The alleged incident involving Brennan and Blackmun shows how the third of the ambitions I described might conflict with both of the others. The Justices of the Supreme Court – more than any other court in the world – represent an important diversity of theories of law, of federalism and of the content of individual human rights. Each Justice believes that if a long-term coalition favouring the general outlines of his own position can be formed, then decades of injustice might be avoided. It is no doubt too simple to describe these different general positions as ‘left’, ‘right’ and ‘centre’. Constitutional jurisprudence tries to find better descriptions of the various constitutional philosophies now in play.

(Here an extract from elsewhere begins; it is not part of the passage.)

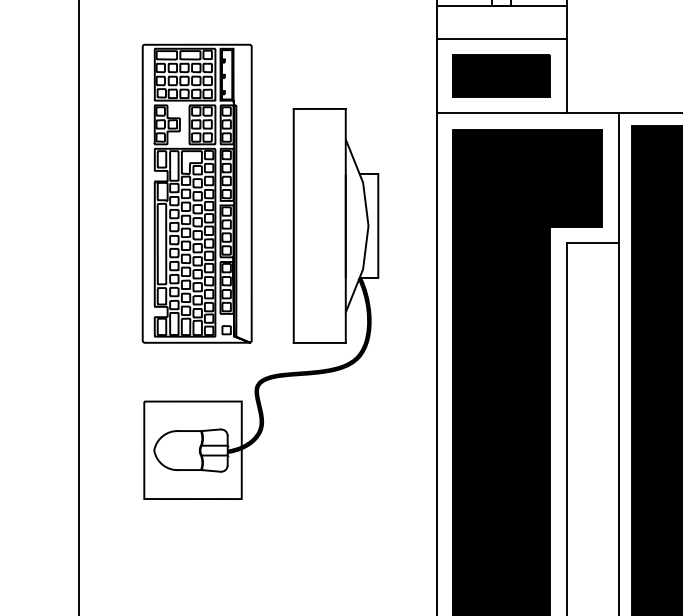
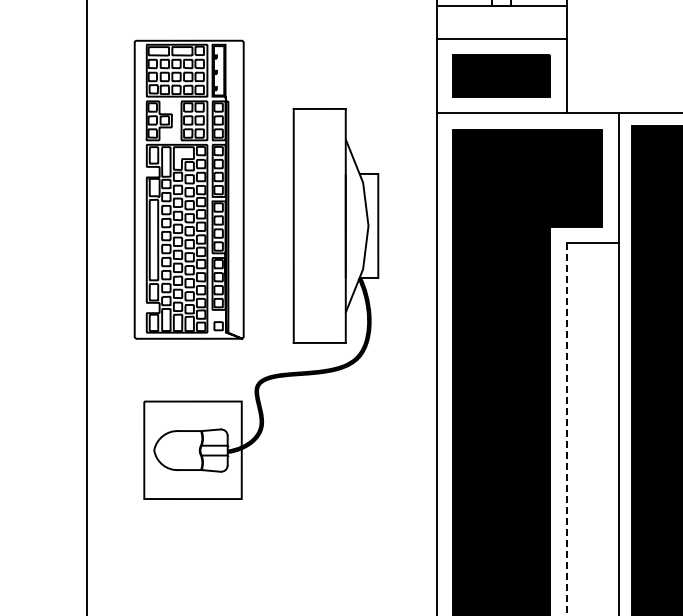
part at (196, 193) position: (196, 193) -> (188, 189)
line at (79, 307) position: (79, 307) -> (87, 307)
line at (566, 429): solid -> dashed
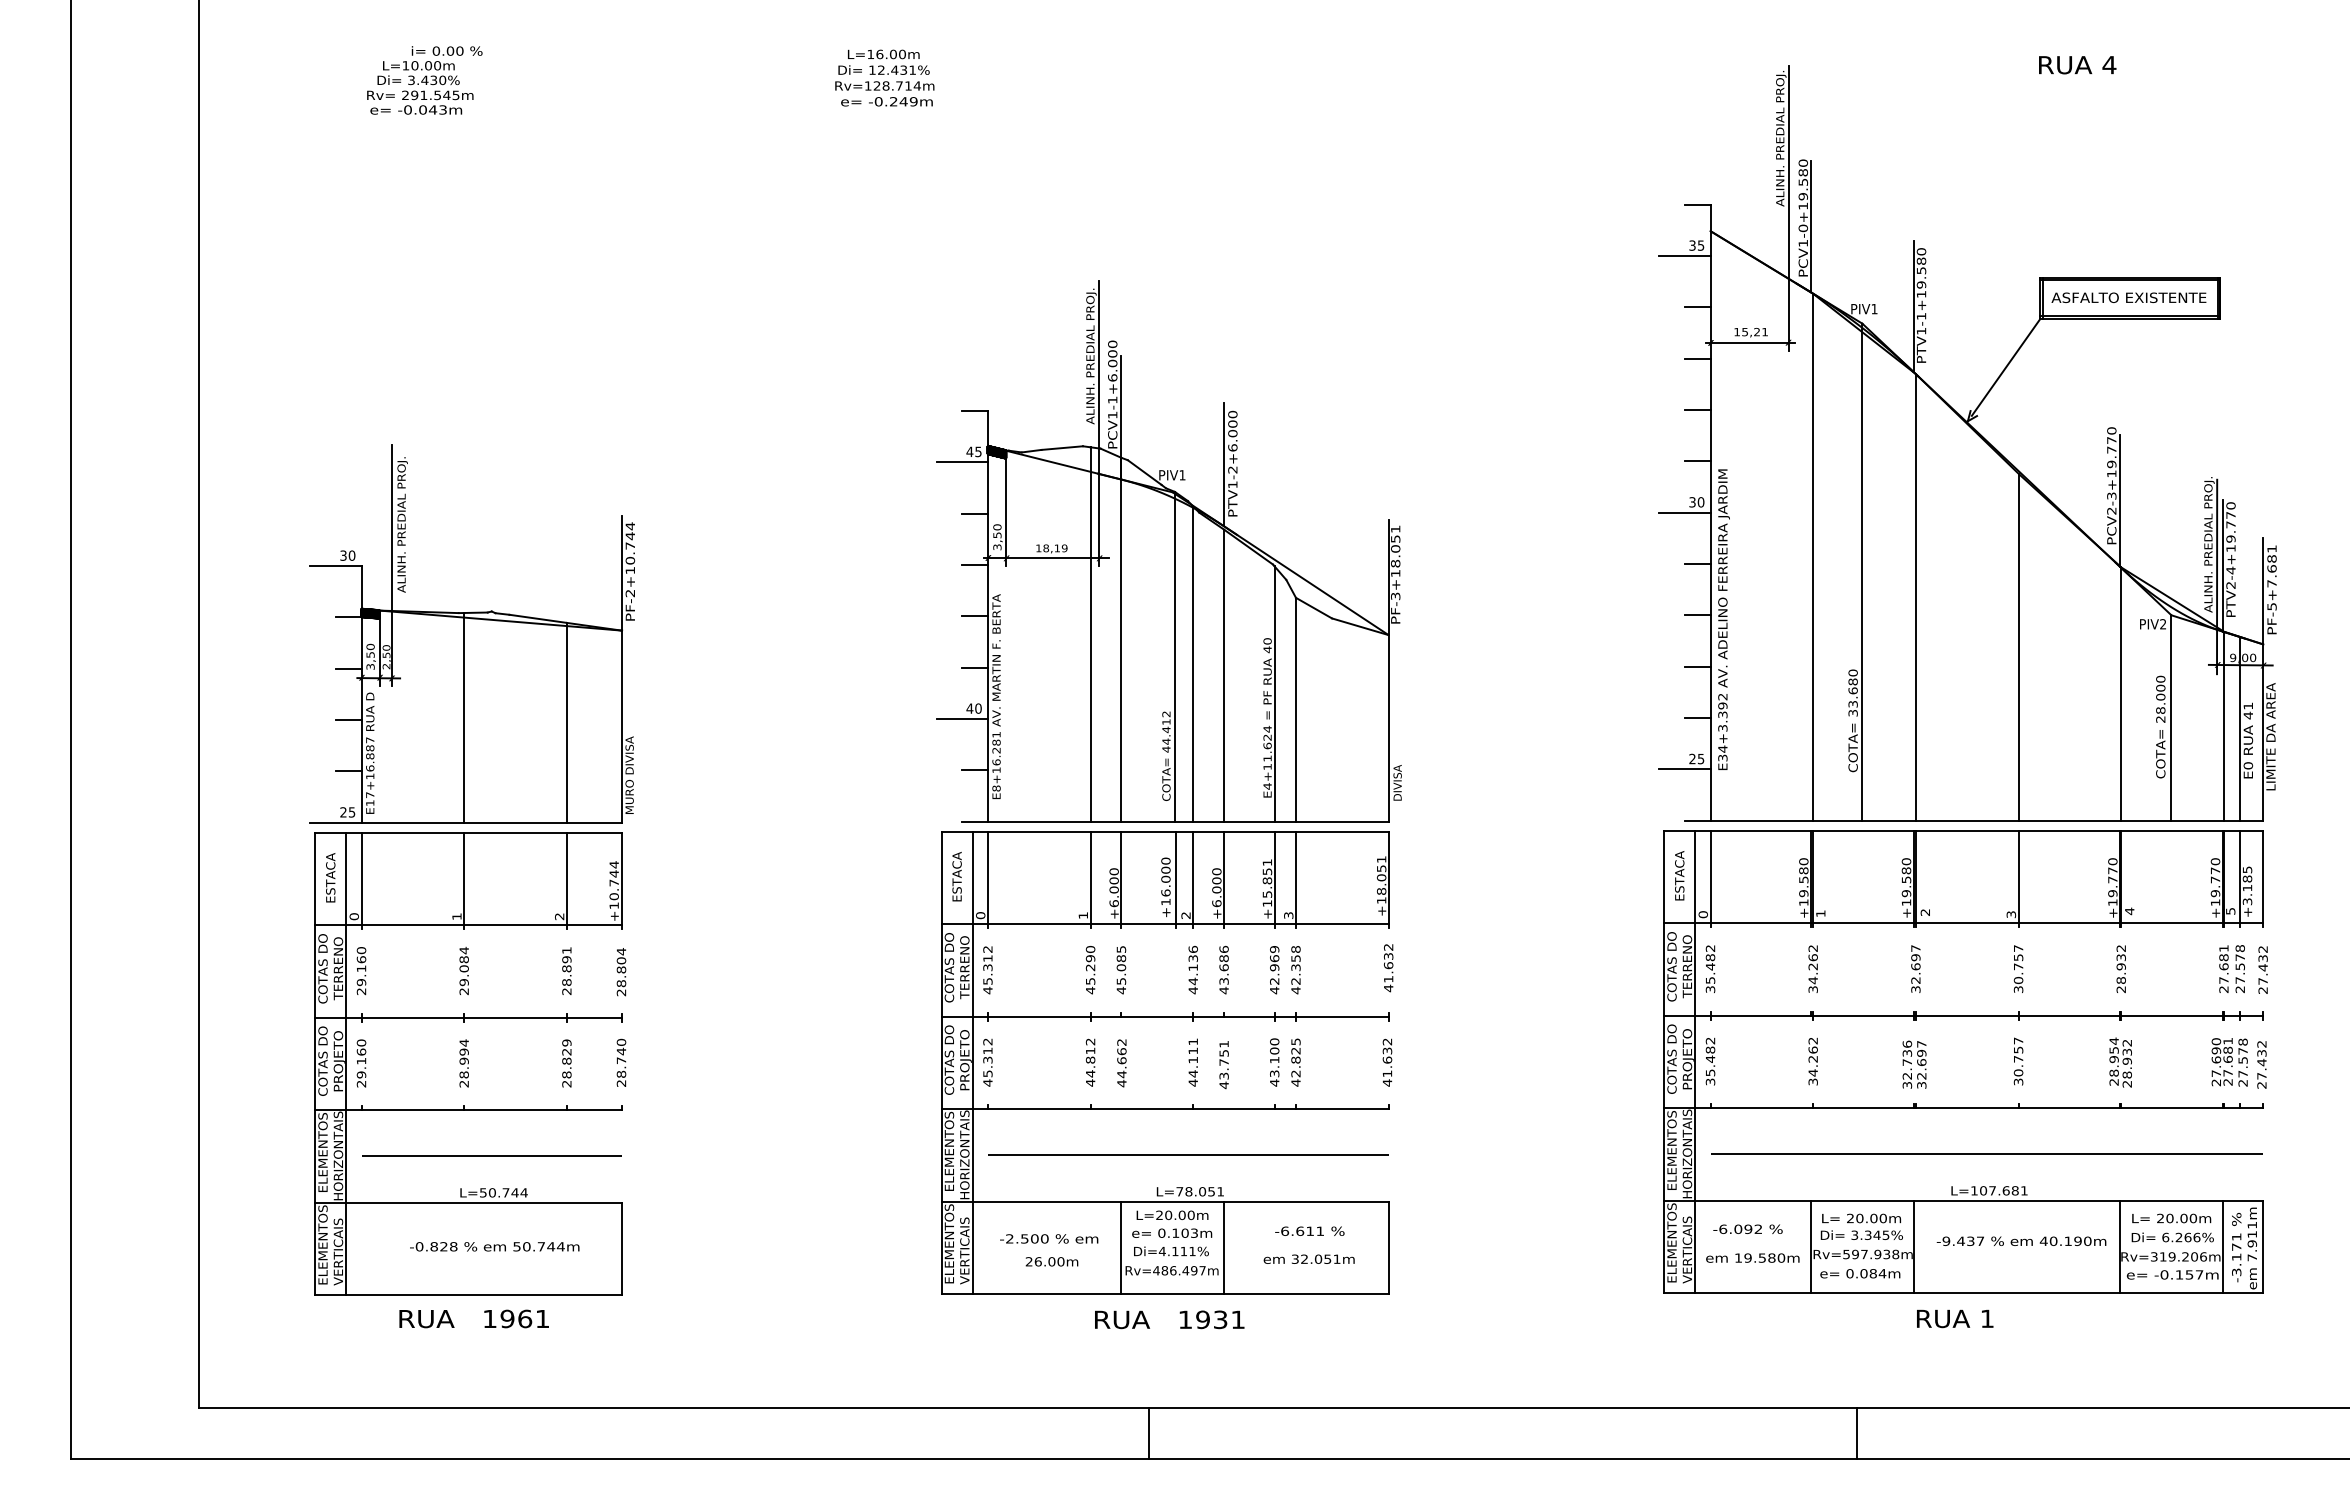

But there are such philosophies, and, for each Justice, it is a matter of high moral importance that constitutional doctrine represent and advance the philosophy that he thinks guards justice and secures a just society.

In these circumstances, a particular Justice might well believe that he contributes more to justice by acting so as to protect a coalition for the future even at the cost of playing politics within the Court and even, perhaps, at the cost of justice in some particular case. (That is, of course, an example of using the end to justify the means, but that practice is not always despicable or even always wrong.) He might think that his duty requires him to flatter an insecure Justice, to cultivate the admiration of clerks in other chambers, or to worry about the administrative power of a Chief Justice who will use that power to build an opposing coalition dedicated to a competing constitutional philosophy. Brennan’s alleged decision not to antagonise Blackmun by dissenting in a particular case, even though justice in that case required a dissent, would be a limiting case of accepting injustice now to protect against more injustice later.

I would myself reject the third ambition of adjudication – so far as it goes beyond the second. I would not suppose that the end it describes justifies the means of voting to sustain an improper conviction. (I believe that Brennan holds this view as well, and I do not accept the story as true.) But even if some Justice did accept the third ambition – and other stories, if true, suggest that some do – he would not be guilty of sacrificing principle to personal ambition or petty pride. He would simply have taken one of several possible positions – though I think the wrong position – on what is itself a question of principle.

If I am right, then the muckraking efforts of The Brethren do not much darken the image of the Supreme Court. Even if all of what looks like scandal is taken to be fact, not much damage has been done to a view of the Court’s practices that is both plausible and idealistic. On the contrary, the impression the book leaves is that of a group of political appointees of varying talents and backgrounds, few of whom are either brilliant or saintly, who nevertheless work, almost all of them very hard, to do justice within the substantial constraints of their role as they see it. It is not the best Supreme Court in history. It may not be much better than average. But it is nevertheless, on the whole, a Court that does credit to the old claim that law and judicial office are ennobling ideas.